- Dataset content
------------------------------------------------------------

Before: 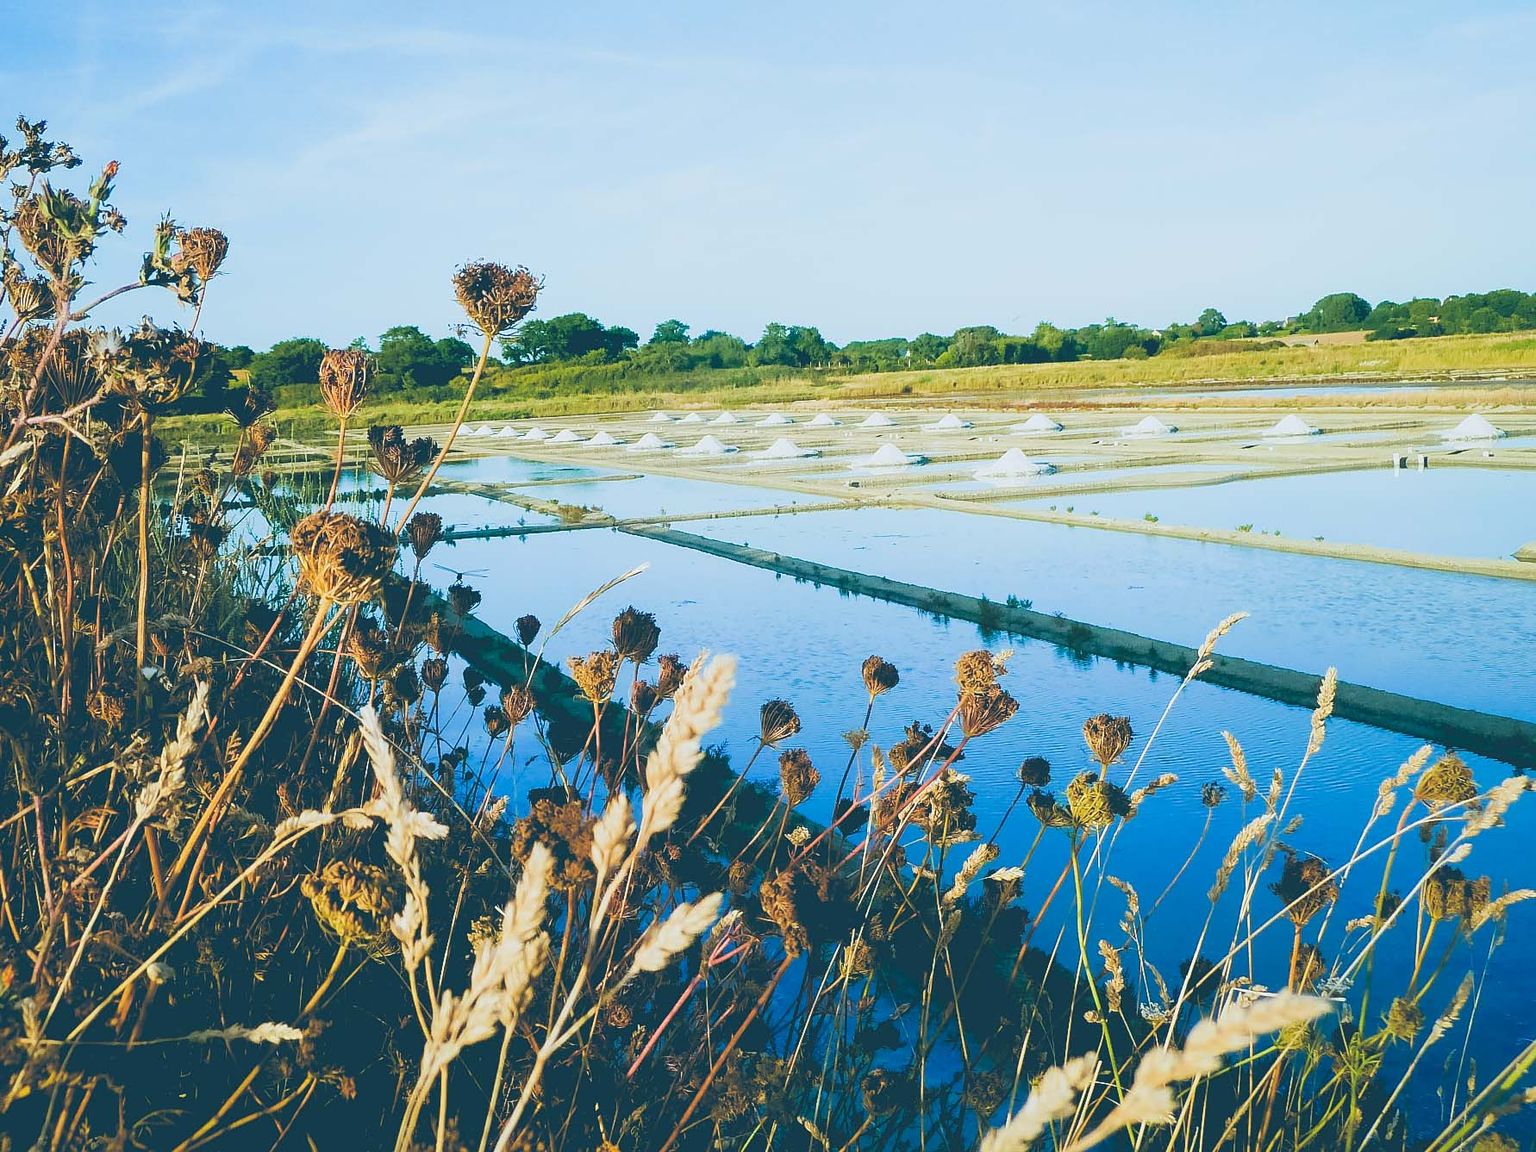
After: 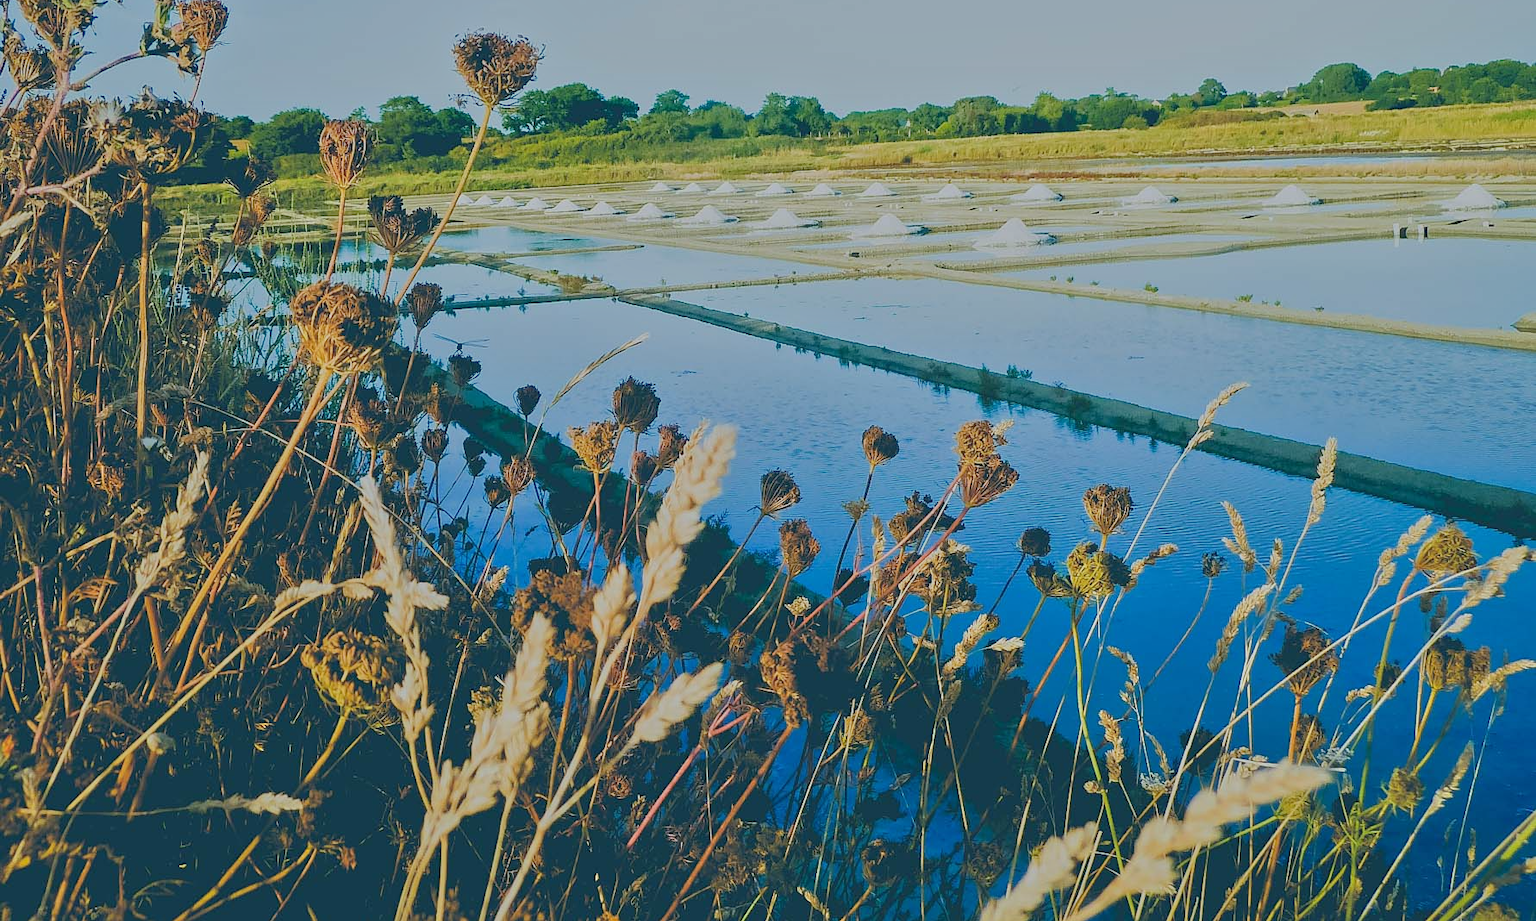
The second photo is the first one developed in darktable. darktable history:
tone equalizer: -8 EV -0.002 EV, -7 EV 0.005 EV, -6 EV -0.008 EV, -5 EV 0.007 EV, -4 EV -0.042 EV, -3 EV -0.233 EV, -2 EV -0.662 EV, -1 EV -0.983 EV, +0 EV -0.969 EV, smoothing diameter 2%, edges refinement/feathering 20, mask exposure compensation -1.57 EV, filter diffusion 5
crop and rotate: top 19.998%
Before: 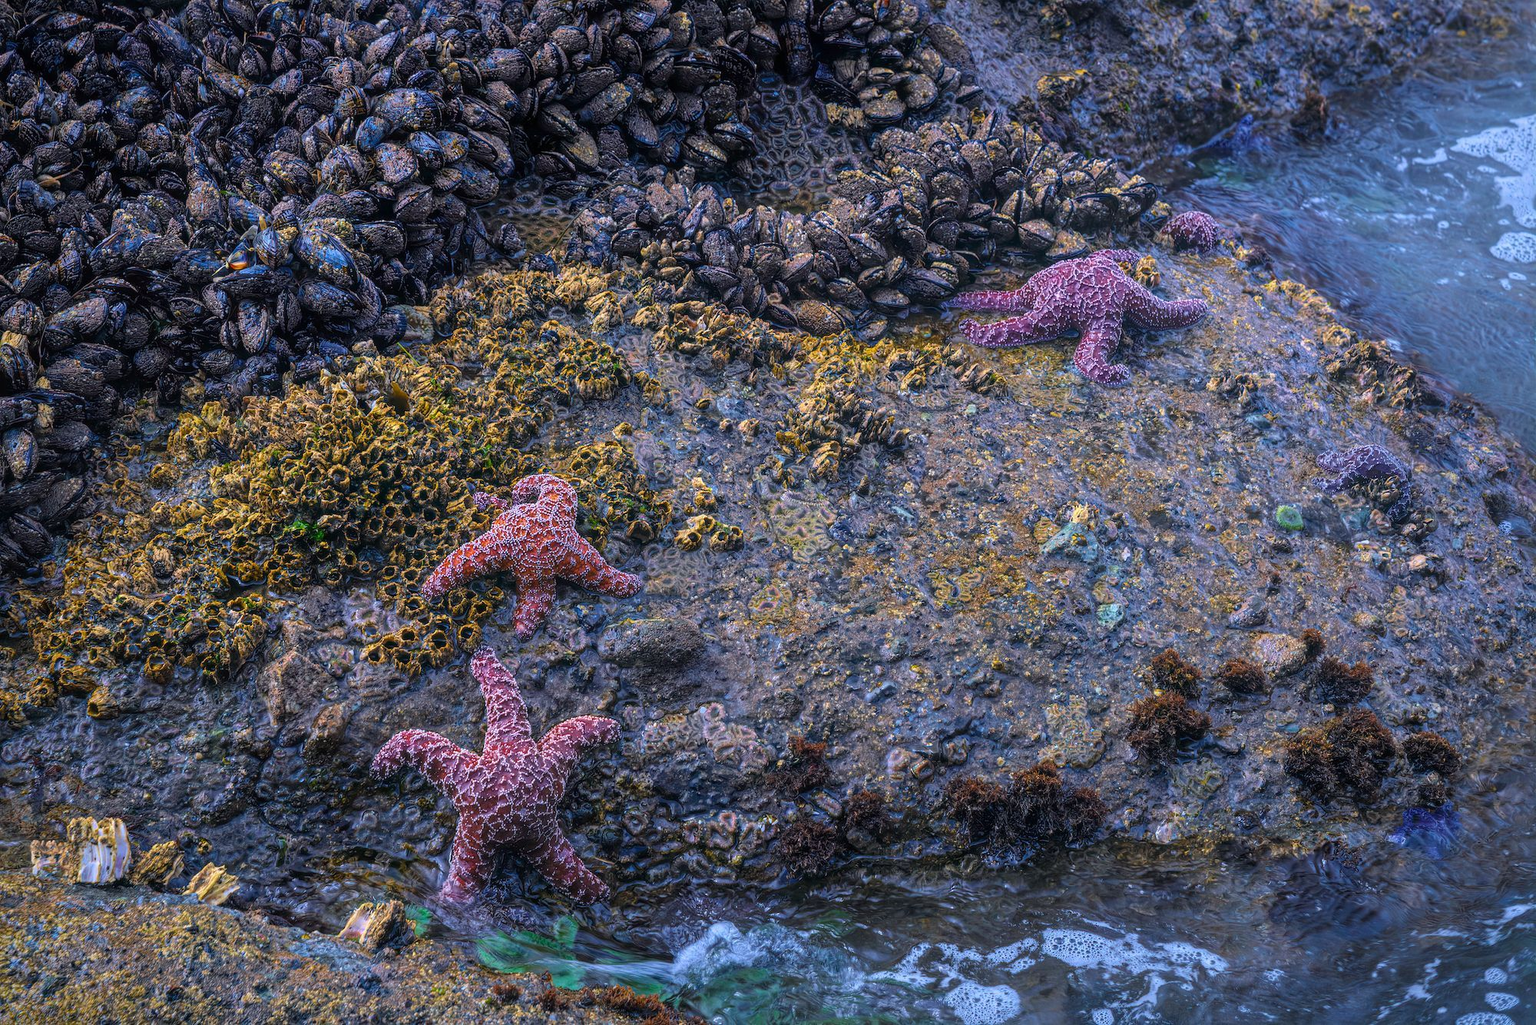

------------------------------------------------------------

- Your goal
Copy the listing above word for word, omitting the pictures.

- Full output
Before: 
After: 
The second photo is the first one developed in darktable. darktable history:
tone equalizer: -8 EV -0.002 EV, -7 EV 0.005 EV, -6 EV -0.008 EV, -5 EV 0.007 EV, -4 EV -0.042 EV, -3 EV -0.233 EV, -2 EV -0.662 EV, -1 EV -0.983 EV, +0 EV -0.969 EV, smoothing diameter 2%, edges refinement/feathering 20, mask exposure compensation -1.57 EV, filter diffusion 5
crop and rotate: top 19.998%
Before: 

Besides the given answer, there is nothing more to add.